Copy the lines of the material below word for word, starting at the line that contains "experienced AV Installation" and ending at the line that contains "Microsoft Teams Rooms". Include both of those lines.

(Data to use begins)

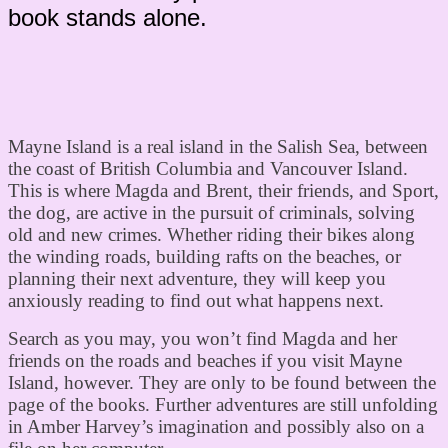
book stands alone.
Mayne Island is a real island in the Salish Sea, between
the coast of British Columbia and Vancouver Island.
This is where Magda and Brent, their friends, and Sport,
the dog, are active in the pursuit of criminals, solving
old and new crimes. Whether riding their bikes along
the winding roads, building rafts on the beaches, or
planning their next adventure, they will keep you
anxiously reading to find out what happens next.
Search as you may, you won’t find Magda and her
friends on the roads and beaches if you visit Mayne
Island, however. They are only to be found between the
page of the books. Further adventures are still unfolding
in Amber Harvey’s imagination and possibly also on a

(Data to use ends)
(Data to use begins)

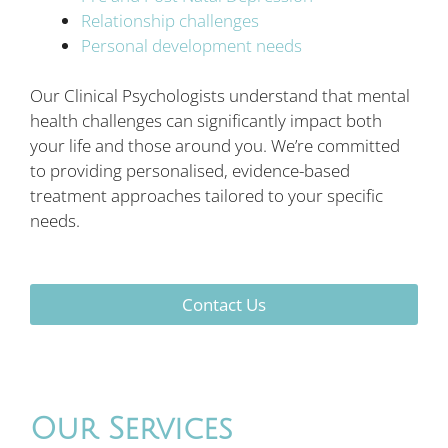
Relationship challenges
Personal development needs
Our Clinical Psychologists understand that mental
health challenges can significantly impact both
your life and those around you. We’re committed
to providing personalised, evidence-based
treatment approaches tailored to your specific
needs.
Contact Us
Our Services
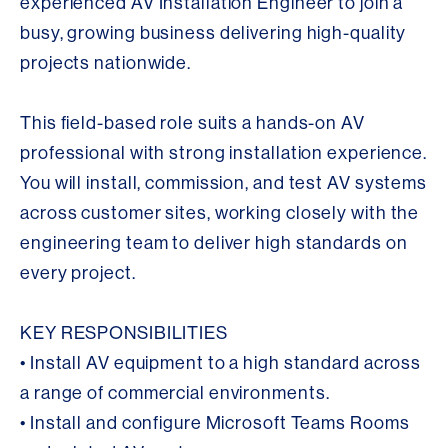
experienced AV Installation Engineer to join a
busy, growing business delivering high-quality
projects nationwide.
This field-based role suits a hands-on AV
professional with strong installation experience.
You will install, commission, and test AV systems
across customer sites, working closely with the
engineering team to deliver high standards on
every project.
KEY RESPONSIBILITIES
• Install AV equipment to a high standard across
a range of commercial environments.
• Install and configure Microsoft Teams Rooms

(Data to use ends)
(Data to use begins)

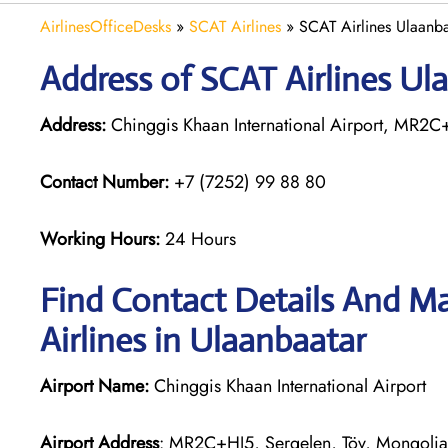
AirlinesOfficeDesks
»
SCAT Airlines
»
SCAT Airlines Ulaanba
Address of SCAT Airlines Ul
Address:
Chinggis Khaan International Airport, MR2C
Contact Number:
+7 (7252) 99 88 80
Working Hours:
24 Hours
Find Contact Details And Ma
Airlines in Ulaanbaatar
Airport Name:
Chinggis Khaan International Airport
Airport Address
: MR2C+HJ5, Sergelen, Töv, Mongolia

(Data to use ends)

__Finished task__
experienced AV Installation Engineer to join a
busy, growing business delivering high-quality
projects nationwide.
This field-based role suits a hands-on AV
professional with strong installation experience.
You will install, commission, and test AV systems
across customer sites, working closely with the
engineering team to deliver high standards on
every project.
KEY RESPONSIBILITIES
• Install AV equipment to a high standard across
a range of commercial environments.
• Install and configure Microsoft Teams Rooms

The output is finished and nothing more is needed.